___ Passage

How to date a photograph… perhaps

The Ashworth/Harris group with Elizabeth Shrimpton at the centre.
The Ashworth/Harris group with Elizabeth Shrimpton at the centre.

I’m very lucky that so many photos of my relatives have survived. The above is one of my favourites – a family group – and I have been trying for some time to identify all the sitters. On the back row on the left, we have my great-grandfather, John Henry Nunn (1862-1936). On the middle row, third from the left, we have John’s wife – my great-grandmother Frances Louise, née Ashworth (1876-1961). The older lady sitting on Frances’ left was identified by my grandad’s cousin Dorothy (1912-2011) as Elizabeth, née Shrimpton (1840-1915).

______
___ Given entries

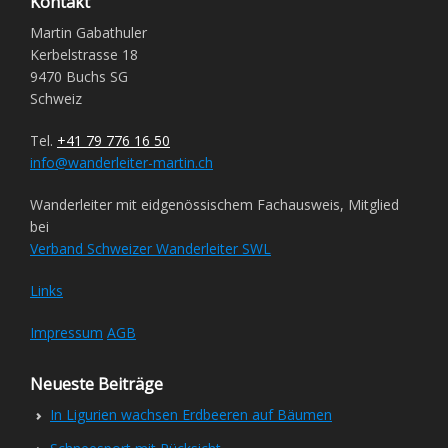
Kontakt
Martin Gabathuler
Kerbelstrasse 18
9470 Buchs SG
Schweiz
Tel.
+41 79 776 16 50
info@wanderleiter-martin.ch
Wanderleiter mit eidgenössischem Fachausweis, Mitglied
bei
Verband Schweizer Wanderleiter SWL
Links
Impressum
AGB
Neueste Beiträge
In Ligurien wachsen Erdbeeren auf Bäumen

______

• [Problems to work on]:
a: Answer these from the passage about dating a family photograph:
(i) Who stands on the left of the back row?
(ii) Who identified the older lady sitting on Frances' left?
(iii) What was Frances Louise's maiden name?
b: Write out the passage about dating a family photograph from "How to date" to "née Shrimpton (1840-1915).", substituting "Dora" for "Dorothy".

• [Task results]:
a:
(i) John Henry Nunn (1862-1936), the writer's great-grandfather.
(ii) The writer's grandad's cousin Dorothy (1912-2011).
(iii) Ashworth.

b:
How to date a photograph… perhaps

The Ashworth/Harris group with Elizabeth Shrimpton at the centre.
The Ashworth/Harris group with Elizabeth Shrimpton at the centre.

I’m very lucky that so many photos of my relatives have survived. The above is one of my favourites – a family group – and I have been trying for some time to identify all the sitters. On the back row on the left, we have my great-grandfather, John Henry Nunn (1862-1936). On the middle row, third from the left, we have John’s wife – my great-grandmother Frances Louise, née Ashworth (1876-1961). The older lady sitting on Frances’ left was identified by my grandad’s cousin Dora (1912-2011) as Elizabeth, née Shrimpton (1840-1915).